Ricardo escribe:
Alejandra ya se había realizado la prueba de las líneas rojas ese viernes y la cual resultó negativa. “Era un bolsa de nervios Ricardo, necesitaba estar tranquila” me dijo por el teléfono. Hubo una tranquilidad temporal aquella tarde, pensábamos que ya llegaría, que solamente era cuestión de esperar. El sábado y el domingo me dediqué a buscar todo tipo de información en internet. Encontré una gran variedad de páginas en donde “especialistas” explicaban con palabras raras las muchas causas de una irregularidad. Paseé también por algunos foros, en donde mujeres de cuatro, de sietes y de ocho meses contaban su experiencia desde que supieron que compartían su cuerpo con otro ser. Yo pensaba en todas las causas, menos en la que tenía que ver con fecundación.
La semana se pasó rápido. Cada día estaba a la expectativa de un correo de Alejandra en donde me anunciara que todo se había ordenado, sin embargo, terminada la semana no había rastro de regularidad y los nervios aparecieron otra vez y también las preguntas: ¿cuándo fue la última vez? ¿y si estás? ¿has mirado bien tu calendario?. Tendríamos que optar por una prueba más precisa, más exacta, una prueba que disipe toda intranquilidad. El viernes siguiente luego de la primera prueba fue el día más lento de la semana. Todo a mí alrededor era increíblemente redondo o infantil. Mujeres embarazadas, como nunca, pasando por mi costado, señoras y sus cochecitos, bebes sonriendo en los brazos de sus madres en la cola del supermercado. Sentía una conspiración a mis nervios o, quizá, un preámbulo de lo que vendría.

“Optemos por el sanguíneo, ya han pasado más de dos semanas Ricardo”. Acepté. Alejandra salió temprano de su oficina y fue a una clínica cercana. La sangre nunca se equivoca, dicen. Yo la alcanzaría luego. En el taxi hacia la clínica pensaba en Alejandra, en todo el tiempo a su lado, y las preguntas otra vez hacían ‘toc, toc’ en mi cabeza, y veía como una película de las cosas más sorpresivas de mi vida pasaban delante de mí en blanco y negro. Me tomaba las manos y me apretaba los dedos, movía los pies como queriendo zafarme del zapato. Mi mirada se quedó por un momento estática mirando el atardecer candente a las 6:30 p.m. Pensé en mi madre y en mis hermanas, en sus padres. ¿Cómo reaccionarían?
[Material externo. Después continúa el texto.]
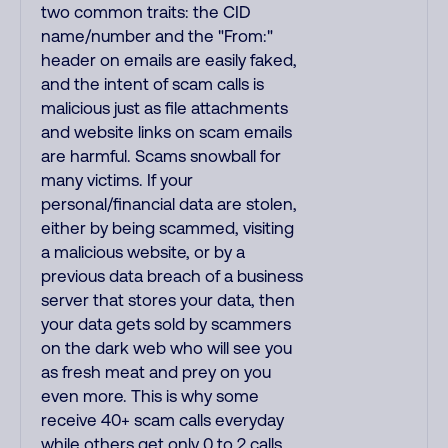
two common traits: the CID
name/number and the "From:"
header on emails are easily faked,
and the intent of scam calls is
malicious just as file attachments
and website links on scam emails
are harmful. Scams snowball for
many victims. If your
personal/financial data are stolen,
either by being scammed, visiting
a malicious website, or by a
previous data breach of a business
server that stores your data, then
your data gets sold by scammers
on the dark web who will see you
as fresh meat and prey on you
even more. This is why some
receive 40+ scam calls everyday
while others get only 0 to 2 calls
Cuando llegué a la clínica ya no habían muchos pacientes, eran las 7:10 p.m. Era una noche fresca de un marzo veraniego en Lima. Una señorita de blanco me guía hacia una sala en donde hay una mujer leyendo una revista y al lado está Alejandra. Lleva un vestido amarillo con medianos puntos negros, una correa oscura en la cadera y sandalias. Tiene apoyada la cartera en sus piernas y la rodea con sus brazos. Me siento a su lado y tomo sus manos. ¿Cuánto falta? Son casi las 7:30 p.m. Hace media hora le extrajeron y faltan diez minutos para que un sobre llegue a nuestras manos con los resultados. Tiemblo. Ella lo sabe.
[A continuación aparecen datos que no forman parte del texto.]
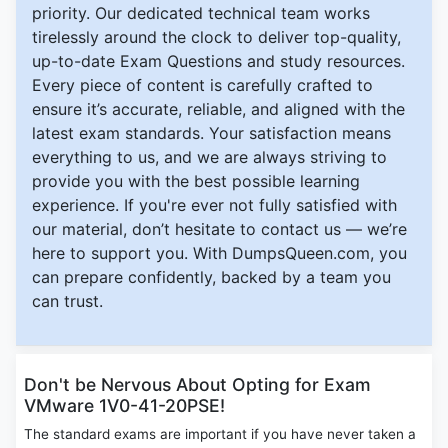
priority. Our dedicated technical team works
tirelessly around the clock to deliver top-quality,
up-to-date Exam Questions and study resources.
Every piece of content is carefully crafted to
ensure it’s accurate, reliable, and aligned with the
latest exam standards. Your satisfaction means
everything to us, and we are always striving to
provide you with the best possible learning
experience. If you're ever not fully satisfied with
our material, don’t hesitate to contact us — we’re
here to support you. With DumpsQueen.com, you
can prepare confidently, backed by a team you
can trust.
Don't be Nervous About Opting for Exam
VMware 1V0-41-20PSE!
The standard exams are important if you have never taken a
Aprieta mis manos cada vez que una señorita de la clínica sale de alguna sala. Evitamos las preguntas que nos han estado siguiendo estos días. Solamente queremos tener ese sobre en nuestras manos e irnos a casa. Una señora sale de una sala, Alejandra la reconoce, la señora le entrega un sobre blanco que trasluce una hoja doblada en su interior. Alejandra lo toma y lo pone en mis manos. Nos miramos y siento que alguien nos ha puesto en slow. Nos miramos durante casi cinco minutos y siento que son los minutos más largos de mi vida. El corazón se acelera y la respiración es más lenta.

Positivo.
Una lágrima se desparrama entre los labios de Alejandra mientras sonríe.